### READING TEXT
---
As the amount of data in an organization grows, more and more engineers, analysts and data scientists need to analyze this data using tools like Apache Spark. Today, IT teams constantly struggle to find a way to allocate big data infrastructure, budget among different users, and optimize performance. End-users like data scientists and analysts also spend enormous amounts of time tuning their big data infrastructure for optimum performance, which is neither their core expertise nor their primary goal of deriving insights from data.
To remove these operational complexities for users, the next generation of cloud computing is headed toward serverless computing. Products like BigQuery offer serverless interfaces that require zero infrastructure management for users. But all these existing products only address simple, stateless SQL use cases.
Today, we are excited to announce Databricks Serverless, a new initiative to offer serverless computing for complex data science and Apache Spark workloads. Databricks Serverless is the first product to offer a serverless API for Apache Spark, greatly simplifying and unifying data science and big data workloads for both end-users and DevOps.
---
Pictured people or hands with joints
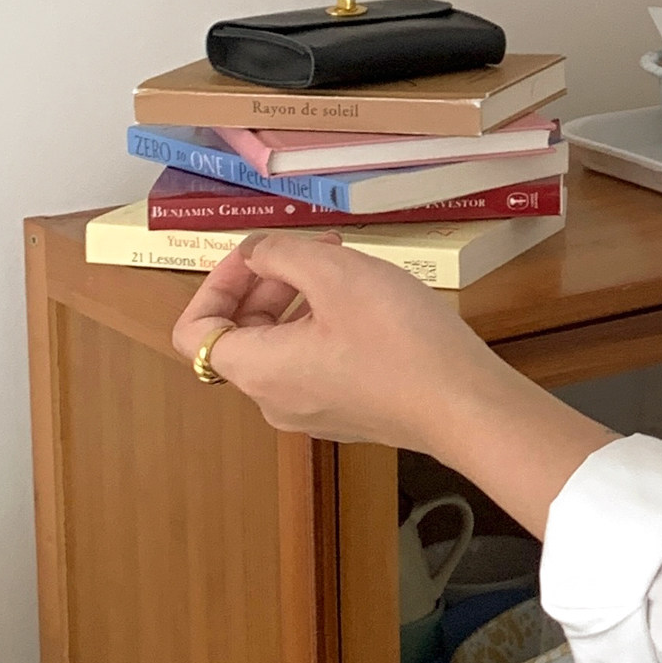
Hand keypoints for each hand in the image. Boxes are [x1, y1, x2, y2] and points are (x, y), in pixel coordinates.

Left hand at [169, 234, 618, 535]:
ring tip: (349, 268)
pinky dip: (326, 328)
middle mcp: (273, 400)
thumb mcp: (338, 275)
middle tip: (316, 248)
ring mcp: (312, 412)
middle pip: (242, 337)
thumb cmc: (398, 338)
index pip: (196, 331)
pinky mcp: (348, 414)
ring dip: (300, 301)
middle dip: (268, 283)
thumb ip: (284, 255)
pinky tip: (372, 307)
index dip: (216, 283)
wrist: (465, 404)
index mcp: (258, 369)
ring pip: (282, 349)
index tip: (258, 252)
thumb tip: (258, 254)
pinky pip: (315, 366)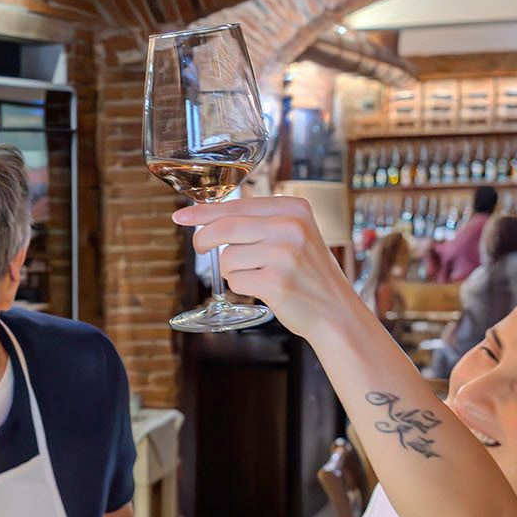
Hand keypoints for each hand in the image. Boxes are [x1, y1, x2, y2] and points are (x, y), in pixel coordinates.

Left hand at [172, 196, 374, 340]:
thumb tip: (209, 219)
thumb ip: (261, 222)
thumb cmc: (308, 274)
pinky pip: (235, 280)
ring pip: (227, 258)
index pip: (237, 205)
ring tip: (259, 275)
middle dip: (203, 239)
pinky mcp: (276, 281)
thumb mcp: (295, 235)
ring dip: (232, 270)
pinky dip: (241, 287)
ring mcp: (284, 254)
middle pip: (225, 227)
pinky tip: (264, 289)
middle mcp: (290, 226)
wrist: (335, 310)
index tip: (181, 216)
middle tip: (199, 248)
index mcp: (293, 208)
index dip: (203, 212)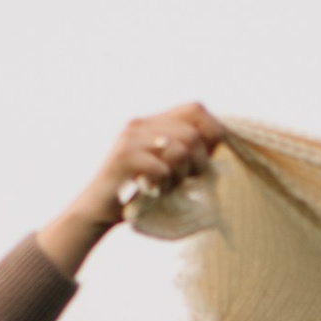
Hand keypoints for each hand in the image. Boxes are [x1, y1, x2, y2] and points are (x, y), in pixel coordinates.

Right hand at [39, 104, 223, 277]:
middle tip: (187, 182)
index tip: (207, 160)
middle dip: (198, 164)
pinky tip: (153, 193)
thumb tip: (222, 144)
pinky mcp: (124, 158)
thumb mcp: (169, 169)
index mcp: (153, 122)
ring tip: (166, 187)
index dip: (211, 132)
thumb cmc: (140, 193)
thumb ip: (190, 153)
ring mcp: (131, 139)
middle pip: (192, 134)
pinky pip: (162, 169)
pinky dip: (163, 186)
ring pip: (180, 150)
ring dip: (180, 177)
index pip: (196, 108)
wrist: (98, 211)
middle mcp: (141, 124)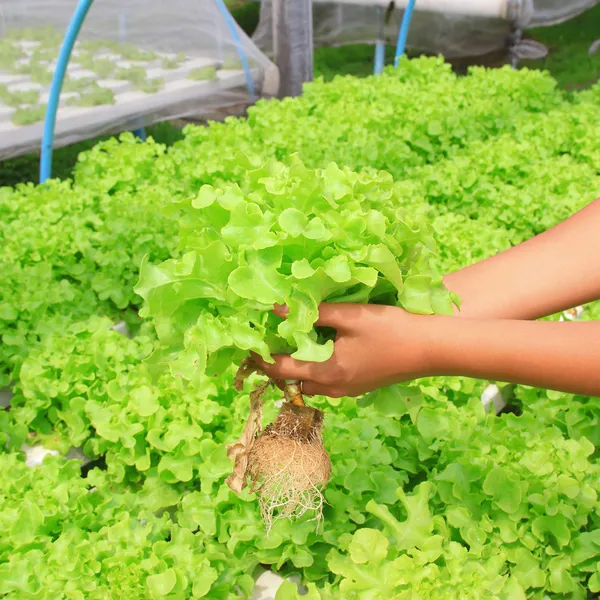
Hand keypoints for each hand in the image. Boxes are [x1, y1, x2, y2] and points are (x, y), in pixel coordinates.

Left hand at [252, 303, 434, 397]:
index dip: (261, 357)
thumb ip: (314, 313)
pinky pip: (326, 382)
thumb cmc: (390, 330)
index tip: (248, 343)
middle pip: (293, 382)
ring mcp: (347, 391)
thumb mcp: (349, 316)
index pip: (280, 370)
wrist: (430, 350)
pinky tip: (321, 347)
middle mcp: (333, 388)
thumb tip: (278, 308)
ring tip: (292, 341)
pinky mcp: (359, 387)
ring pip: (310, 383)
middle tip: (269, 339)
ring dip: (297, 367)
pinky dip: (315, 368)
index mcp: (326, 372)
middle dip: (277, 364)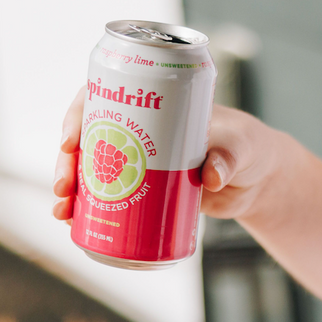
---
### EXERCISE
Extend the text on serverless computing for Apache Spark, picking up right after its final sentence. These rows are separate material and have no connection to the text about serverless computing for Apache Spark.

### RESPONSE BOX
Specifically, in Databricks Serverless, we set out to achieve the following goals:
- Remove all operational complexities for both big data and interactive data science.
- Reduce operational cost by an order of magnitude by letting organizations maximize their resource utilization in a shared environment spanning all their workloads.
- Minimize query latencies for interactive analysis.
- Achieve all of the above without compromising on reliability.
At Spark Summit today, we have launched our first phase of Databricks Serverless, called Serverless Pools, which allow customers to run a pool for serverless workloads in their own AWS account. Hundreds of users can share a pool, while DevOps can control the resource cost of their whole workload in a single place. In future phases, we will also provide services to run serverless workloads outside the customer’s AWS environment.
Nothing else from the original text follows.